__Tâche à réaliser__.
Recopiez fidèlement le passage du texte sur la sanctuarisation de l'espace scolaire, en commençant à « C'est grâce à » et en terminant à « de la délinquance. ».

**** Extrait du texte ****

En 1933, André Malraux terminait sa préface à la traduction française de Sanctuary, de William Faulkner par cette formule à l'emporte-le-vent-qui-décoiffe:
Sanctuaire, c'est l'intrusion de la tragédie grecque dans le roman policier.
Après ça, il a dû se recoiffer, allumer une cigarette et sortir faire un tour...
Je viens d'apprendre que l'intrusion de la gendarmerie dans l'espace scolaire portait le beau nom de "sanctuarisation", et que cette intrusion était la base d'un dispositif plus ample qui a reçu le nom de "SAnctuarisation Globale de l'Espace Scolaire", qui s'acronyme aisément, ainsi que vous l'aurez noté, en "SAGES".
Dans notre pays, la gendarmerie a toujours été dotée d'un solide sens de l'humour.
C'est grâce à une fidèle lectrice, atteinte, hélas ! d'une forme rare de figaro-addiction doublée d'une forme banale de figaro-allergie, que j'ai appris l'existence de l'article que Christophe Cornevin a consacré aux développements de ces concepts gendarmesques dans le Figaro de ce jour: Plan de bataille pour protéger les écoles de la délinquance.
D'entrée, le chapeau de ce publi-reportage réalisé pour la gendarmerie nationale nous promet de l'exclusif, de la révélation et quasiment du scoupe:
Un nouveau dispositif, jusque là tenu confidentiel, vise à limiter les intrusions dans les établissements et à dissuader les revendeurs de drogue.

**** Enregistrements ****

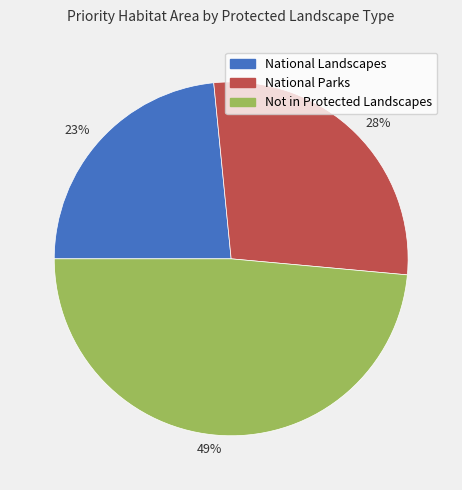

What is the ratio of the value at 28% to the value at 23%?

1.2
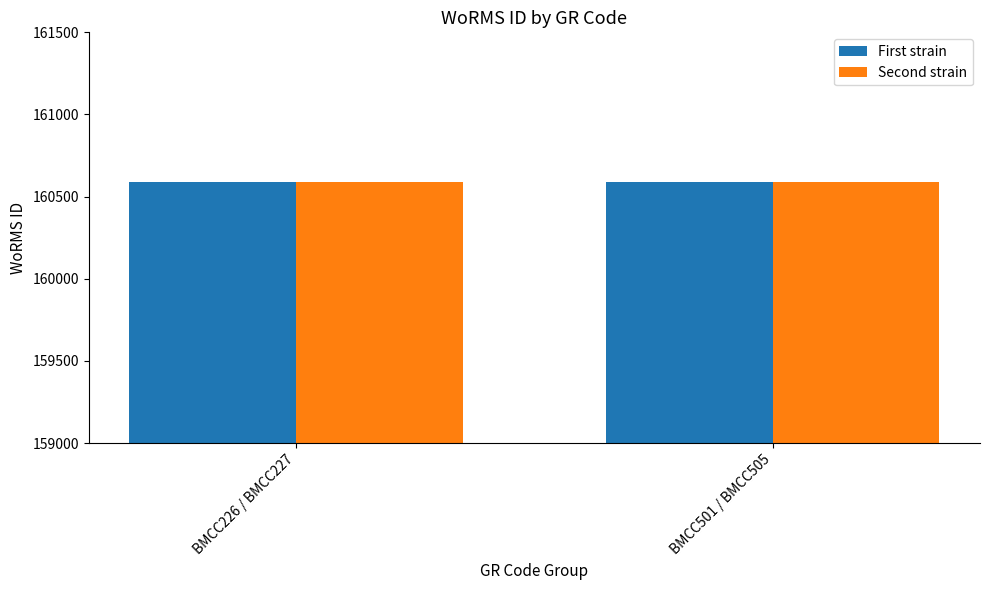

What is the total value across all series at BMCC501 / BMCC505?

321180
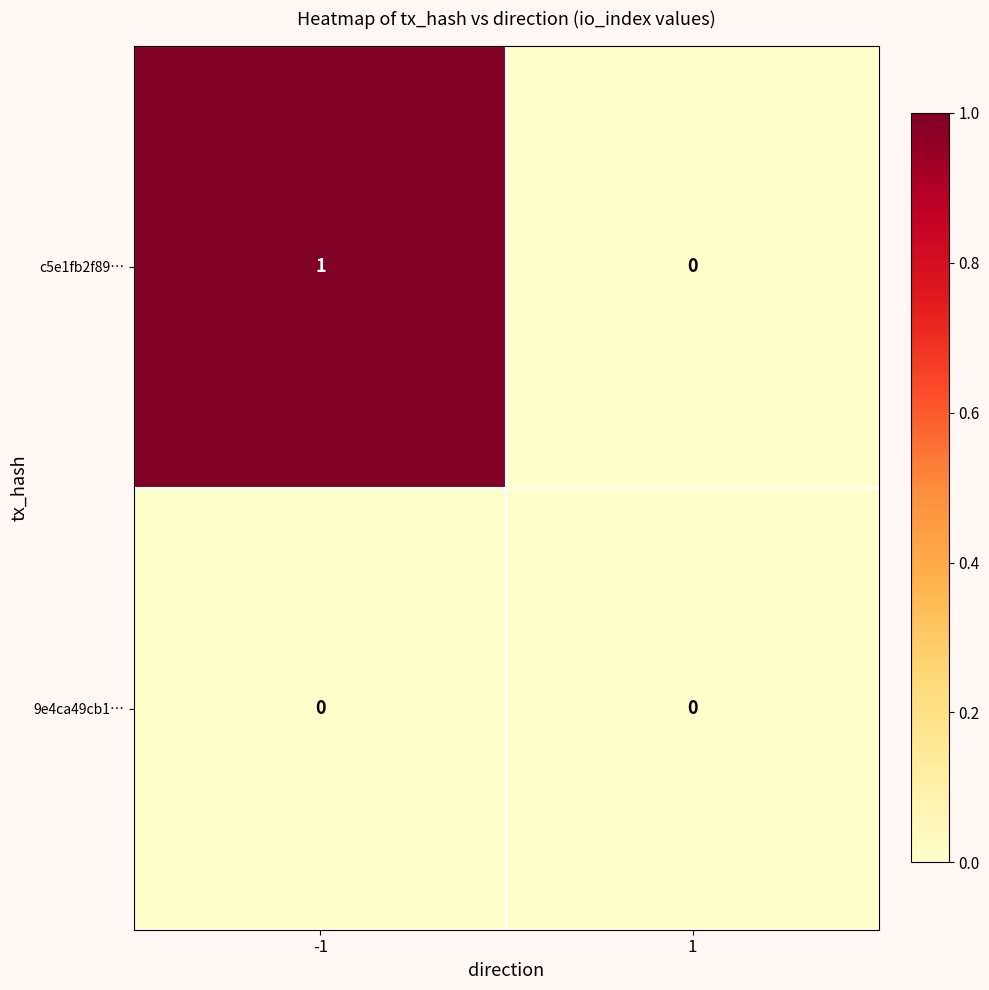

Count the number of data series in this chart.

2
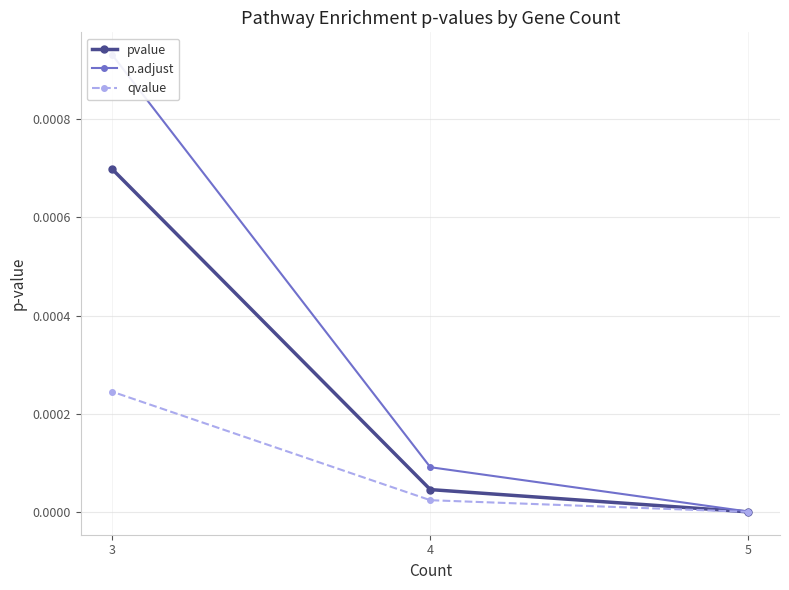

Reading right to left, what are all the values shown in this chart?

pvalue: 3=0.0	4=0.0	5=0.0
p.adjust: 3=0.0	4=0.0	5=0.0
qvalue: 3=0.0	4=0.0	5=0.0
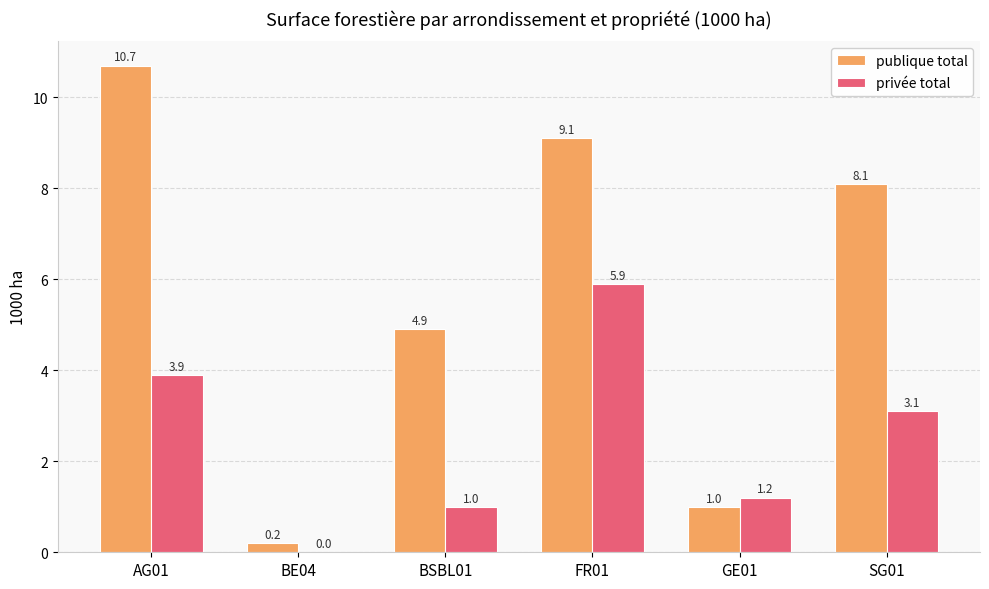

At which label is publique total closest to 5?

BSBL01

****

__Réponse rédigée__.
C'est grâce à une fidèle lectrice, atteinte, hélas ! d'une forme rare de figaro-addiction doublée d'une forme banale de figaro-allergie, que j'ai appris l'existence de l'article que Christophe Cornevin a consacré aux développements de ces concepts gendarmesques dans le Figaro de ce jour: Plan de bataille pour protéger les écoles de la délinquance.